Voluntary restrictions on smoking to the rescue of family pets: epidemiology

From the University of Glasgow comes a professor, Clare Knottenbelt, who wishes to warn the public about the dangers of exposing their pets to secondary smoke. Her website page at the University of Glasgow admits the lack of any clear evidence of a link between secondary smoke exposure and illness in dogs and cats – or at least that it is hard to elucidate, which is much the same thing. The professor's study was funded by the British Small Animals Veterinary Association – not part of the UK Centre for Tobacco Control Studies, but apparently still willing to fund studies without very much medical benefit.

There seems little real appetite for further smoking restrictions to be made law, but it seems that pressure will grow, for as long as anti-smoking interests hold sway, on parents and pet-owners to desist from smoking near children and pets.
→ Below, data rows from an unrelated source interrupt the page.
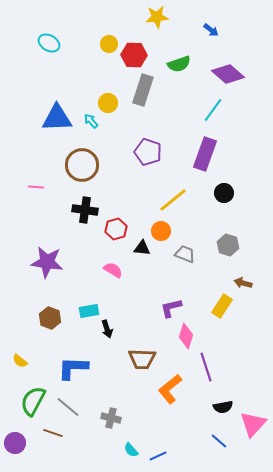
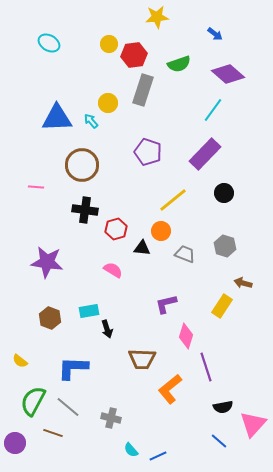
blue arrow at (211, 30): moved 4 px right, 4 px down
red hexagon at (134, 55): rotated 10 degrees counterclockwise
purple rectangle at (205, 154): rotated 24 degrees clockwise
gray hexagon at (228, 245): moved 3 px left, 1 px down
purple L-shape at (171, 308): moved 5 px left, 4 px up
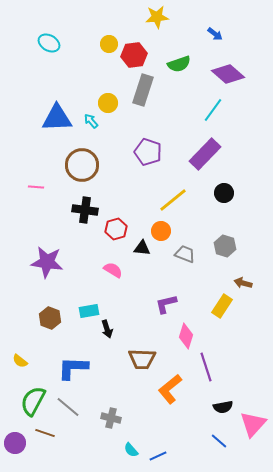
brown line at (53, 433): moved 8 px left
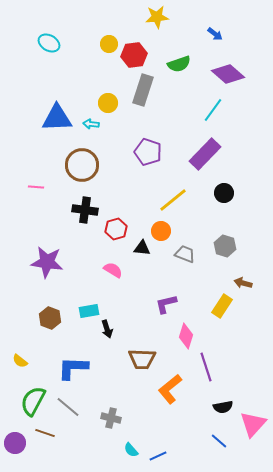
cyan arrow at (91, 121): moved 3 px down; rotated 42 degrees counterclockwise
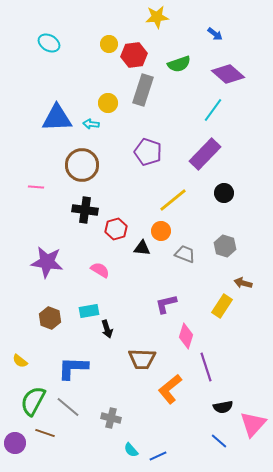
pink semicircle at (113, 270): moved 13 px left
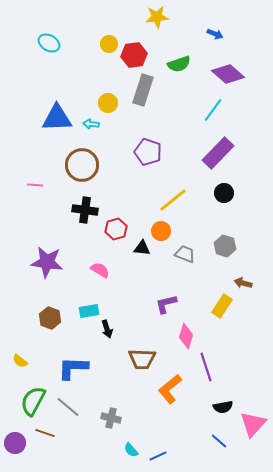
blue arrow at (215, 34): rotated 14 degrees counterclockwise
purple rectangle at (205, 154): moved 13 px right, 1 px up
pink line at (36, 187): moved 1 px left, 2 px up
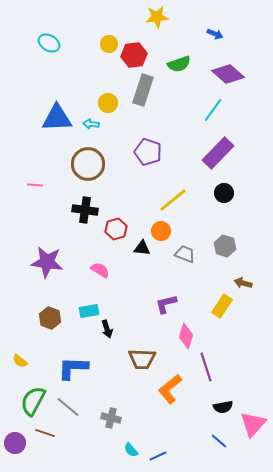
brown circle at (82, 165): moved 6 px right, 1 px up
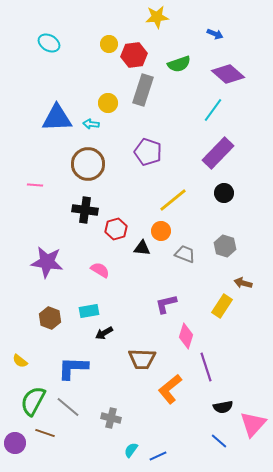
black arrow at (107, 329): moved 3 px left, 4 px down; rotated 78 degrees clockwise
cyan semicircle at (131, 450): rotated 77 degrees clockwise
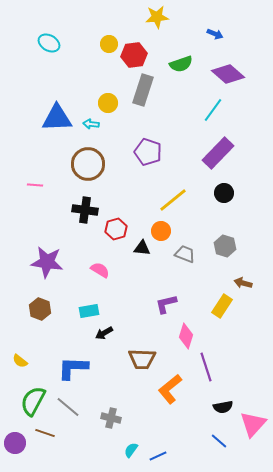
green semicircle at (179, 64): moved 2 px right
brown hexagon at (50, 318): moved 10 px left, 9 px up
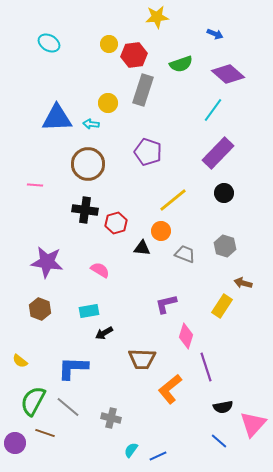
red hexagon at (116, 229): moved 6 px up
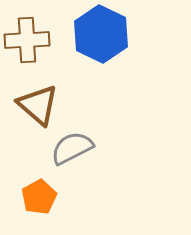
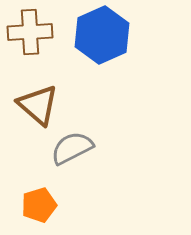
blue hexagon: moved 1 px right, 1 px down; rotated 10 degrees clockwise
brown cross: moved 3 px right, 8 px up
orange pentagon: moved 8 px down; rotated 12 degrees clockwise
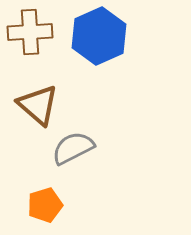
blue hexagon: moved 3 px left, 1 px down
gray semicircle: moved 1 px right
orange pentagon: moved 6 px right
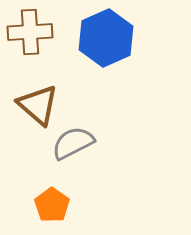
blue hexagon: moved 7 px right, 2 px down
gray semicircle: moved 5 px up
orange pentagon: moved 7 px right; rotated 20 degrees counterclockwise
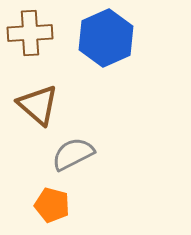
brown cross: moved 1 px down
gray semicircle: moved 11 px down
orange pentagon: rotated 20 degrees counterclockwise
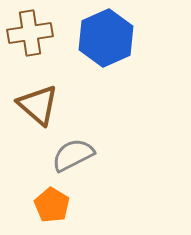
brown cross: rotated 6 degrees counterclockwise
gray semicircle: moved 1 px down
orange pentagon: rotated 16 degrees clockwise
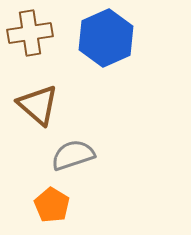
gray semicircle: rotated 9 degrees clockwise
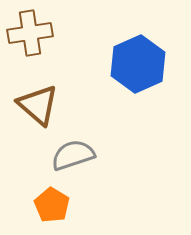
blue hexagon: moved 32 px right, 26 px down
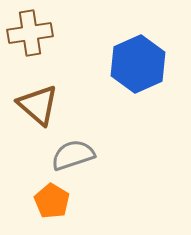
orange pentagon: moved 4 px up
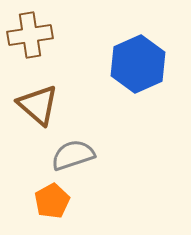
brown cross: moved 2 px down
orange pentagon: rotated 12 degrees clockwise
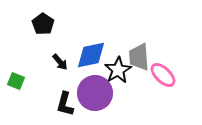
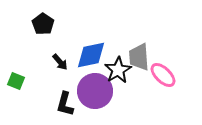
purple circle: moved 2 px up
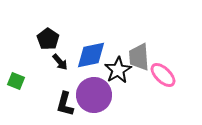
black pentagon: moved 5 px right, 15 px down
purple circle: moved 1 px left, 4 px down
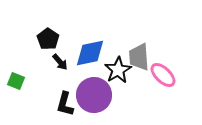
blue diamond: moved 1 px left, 2 px up
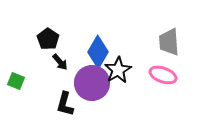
blue diamond: moved 8 px right, 1 px up; rotated 48 degrees counterclockwise
gray trapezoid: moved 30 px right, 15 px up
pink ellipse: rotated 24 degrees counterclockwise
purple circle: moved 2 px left, 12 px up
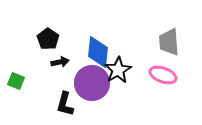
blue diamond: rotated 24 degrees counterclockwise
black arrow: rotated 60 degrees counterclockwise
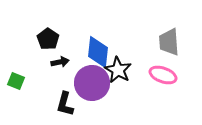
black star: rotated 12 degrees counterclockwise
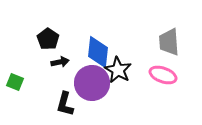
green square: moved 1 px left, 1 px down
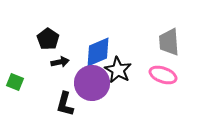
blue diamond: rotated 60 degrees clockwise
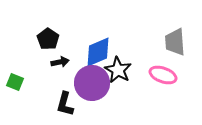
gray trapezoid: moved 6 px right
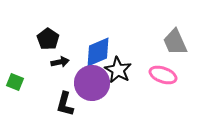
gray trapezoid: rotated 20 degrees counterclockwise
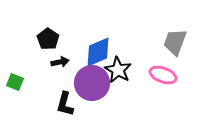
gray trapezoid: rotated 44 degrees clockwise
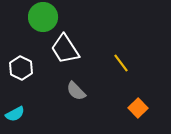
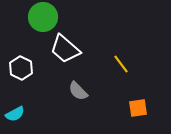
white trapezoid: rotated 16 degrees counterclockwise
yellow line: moved 1 px down
gray semicircle: moved 2 px right
orange square: rotated 36 degrees clockwise
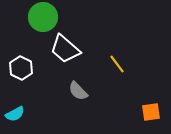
yellow line: moved 4 px left
orange square: moved 13 px right, 4 px down
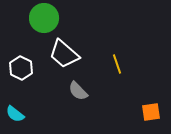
green circle: moved 1 px right, 1 px down
white trapezoid: moved 1 px left, 5 px down
yellow line: rotated 18 degrees clockwise
cyan semicircle: rotated 66 degrees clockwise
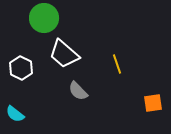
orange square: moved 2 px right, 9 px up
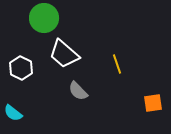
cyan semicircle: moved 2 px left, 1 px up
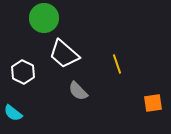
white hexagon: moved 2 px right, 4 px down
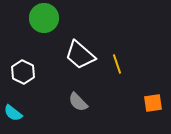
white trapezoid: moved 16 px right, 1 px down
gray semicircle: moved 11 px down
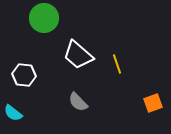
white trapezoid: moved 2 px left
white hexagon: moved 1 px right, 3 px down; rotated 20 degrees counterclockwise
orange square: rotated 12 degrees counterclockwise
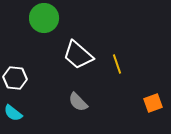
white hexagon: moved 9 px left, 3 px down
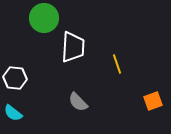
white trapezoid: moved 5 px left, 8 px up; rotated 128 degrees counterclockwise
orange square: moved 2 px up
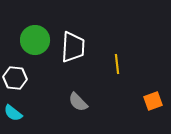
green circle: moved 9 px left, 22 px down
yellow line: rotated 12 degrees clockwise
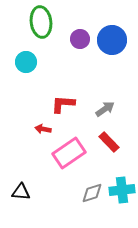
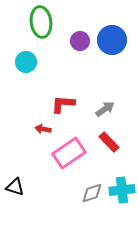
purple circle: moved 2 px down
black triangle: moved 6 px left, 5 px up; rotated 12 degrees clockwise
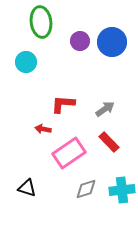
blue circle: moved 2 px down
black triangle: moved 12 px right, 1 px down
gray diamond: moved 6 px left, 4 px up
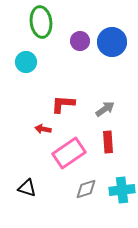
red rectangle: moved 1 px left; rotated 40 degrees clockwise
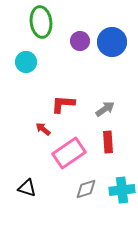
red arrow: rotated 28 degrees clockwise
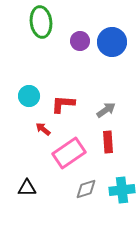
cyan circle: moved 3 px right, 34 px down
gray arrow: moved 1 px right, 1 px down
black triangle: rotated 18 degrees counterclockwise
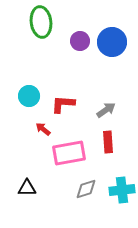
pink rectangle: rotated 24 degrees clockwise
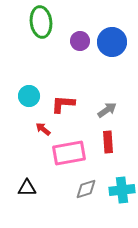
gray arrow: moved 1 px right
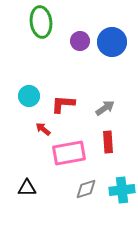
gray arrow: moved 2 px left, 2 px up
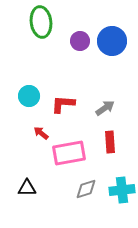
blue circle: moved 1 px up
red arrow: moved 2 px left, 4 px down
red rectangle: moved 2 px right
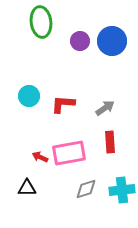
red arrow: moved 1 px left, 24 px down; rotated 14 degrees counterclockwise
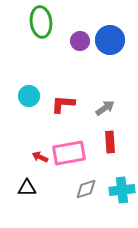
blue circle: moved 2 px left, 1 px up
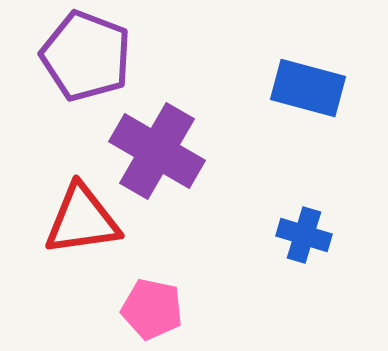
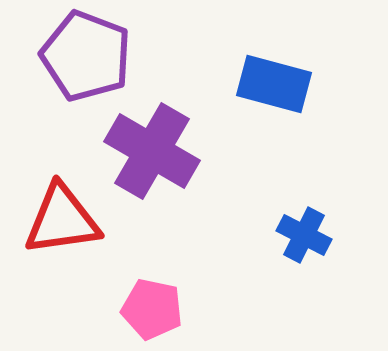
blue rectangle: moved 34 px left, 4 px up
purple cross: moved 5 px left
red triangle: moved 20 px left
blue cross: rotated 10 degrees clockwise
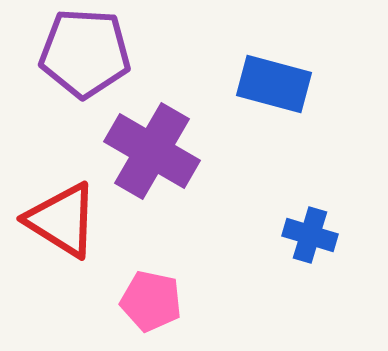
purple pentagon: moved 1 px left, 3 px up; rotated 18 degrees counterclockwise
red triangle: rotated 40 degrees clockwise
blue cross: moved 6 px right; rotated 10 degrees counterclockwise
pink pentagon: moved 1 px left, 8 px up
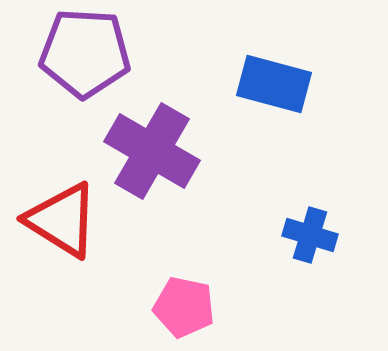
pink pentagon: moved 33 px right, 6 px down
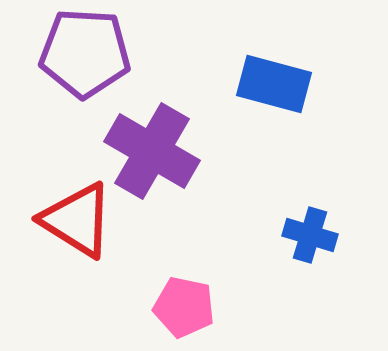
red triangle: moved 15 px right
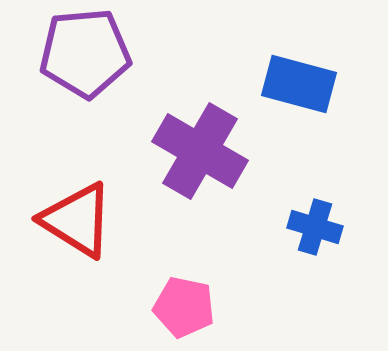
purple pentagon: rotated 8 degrees counterclockwise
blue rectangle: moved 25 px right
purple cross: moved 48 px right
blue cross: moved 5 px right, 8 px up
Since children and pets have remained at 'life-threatening' risk for over five years since the smoking ban was introduced to 'save the workers', it is hard to imagine that the risks are real. If secondary smoke is so dangerous to the young, who can't choose where they spend time (as anti-smokers never tire of telling us) the best course of action would have been to campaign against smoking in the home, rather than against smoking in the workplace – much of it being out of bounds to kids for most of the time).

As explained in the video below there is no measurable study of secondary smoke that demonstrates harm.

2 comments:

Anonymous said...

Is there nothing that these Universities will not do to prostitute themselves for the Anti-smoking lobby?

To present a paper that that cotains no actual facts regarding second hand smoke and pets and present it as a warning that it does makes the the entire study fraudalent, which as is well known, is the hallmark of all anti-smoking literiture.

Anyone who knows anything about animals already know that they have remarkable instincts of self preservation, if the aninmal itself felt there was any danger then its fight or flee instincts would engage then it would either fight or run away from the source of the danger and since smoke is in fact a major trigger for the fight or flight response our family pets would have deserted us centuries ago!

Clearly then Domestic animals can differentiate between tobacco smoke and smoke from other sources, equally clearly the domestic animal itself does not consider tobacco smoke to be a threat or it would run as it's wild cousins do.

Belinda said...

too right anon. I think they're quite good at making people feel overly susceptible to infections as well.